Different SFINAE behavior of `std::tuple_size_v` on different compilers

Question

Consider this code:

#include <tuple>
#include <type_traits>
#include <iostream>

template <typename T, typename = void> struct is_tuple_like : std::false_type {};
template <typename T> struct is_tuple_like<T, decltype(std::tuple_size_v<T>, void())> : std::true_type {};

int main()
{
    std::cout << is_tuple_like<std::string>::value << '\n';
}

Run on gcc.godbolt.org

On GCC 10.2 and MSVC 19.28 it causes a hard error, along the lines of:

error: incomplete type 'std::tuple_size<...>' used in nested name specifier

On Clang 11.0.1, on the other hand, it compiles and prints 1, with both libstdc++ and libc++.

Which compiler is correct here?

Notice that Clang prints 1 and not 0, meaning it doesn't treat std::tuple_size<std::string>::value (the initializer of tuple_size_v) as a soft error, but instead chooses to disregard it completely!

Which makes sense in a way, since if tuple_size_v is defined as template <typename T> inline constexpr size_t tuple_size_v = ..., the type decltype(tuple_size_v<...>) doesn't depend on the template parameter, and is always size_t.

I guess the question boils down to whether the initializer of tuple_size_v is required to be instantiated here, even though it's not strictly necessary.

---

I know that I can fix it by replacing std::tuple_size_v<...> with std::tuple_size<...>::value, then it prints 0 on all three compilers.

Answer 1

I think Clang has this right.

The rule from [temp.inst]/7 is:

Unless a variable template specialization is a declared specialization, the variable template specialization is implicitly instantiated when it is referenced in a context that requires a variable definition to exist or if the existence of the definition affects the semantics of the program.

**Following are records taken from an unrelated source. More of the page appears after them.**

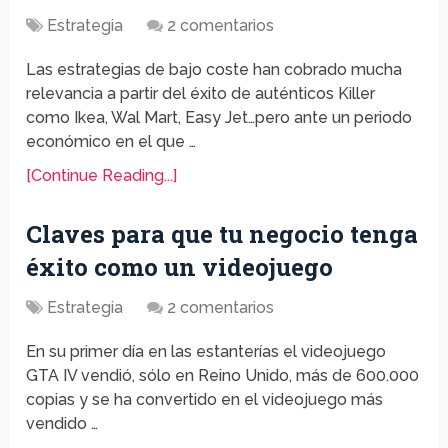
Estrategia
2 comentarios
Las estrategias de bajo coste han cobrado mucha
relevancia a partir del éxito de auténticos Killer
como Ikea, Wal Mart, Easy Jet…pero ante un periodo
económico en el que …
[Continue Reading...]
Claves para que tu negocio tenga
éxito como un videojuego
Estrategia
2 comentarios
En su primer día en las estanterías el videojuego
GTA IV vendió, sólo en Reino Unido, más de 600.000
copias y se ha convertido en el videojuego más
vendido …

This program doesn't require the definition of std::tuple_size_v<std::string>, only the declaration. And the declaration:

template <typename T>
inline constexpr size_t tuple_size_v = tuple_size<T>::value;

Is enough to evaluate the expression in the partial specialization. decltype(std::tuple_size_v<T>, void()) doesn't depend on the value here at all, for any size_t, that's a valid expression of type void.

Were we dealing with a function template instead of a variable template:

template <typename T>
constexpr size_t tuple_size_v() { return tuple_size<T>::value; }

It's perhaps more clear that we don't need the definition, just the declaration, and both gcc and msvc accept this alternate formulation (indeed, gcc even warns on it being pointless): example.

Later, in [temp.inst]/8, we have:

The existence of a definition of a variable or function is considered to affect the semantics of the program if the variable or function is needed for constant evaluation by an expression ([expr.const]), even if constant evaluation of the expression is not required or if constant expression evaluation does not use the definition.

But that is not the case here: we don't need the variable for constant evaluation.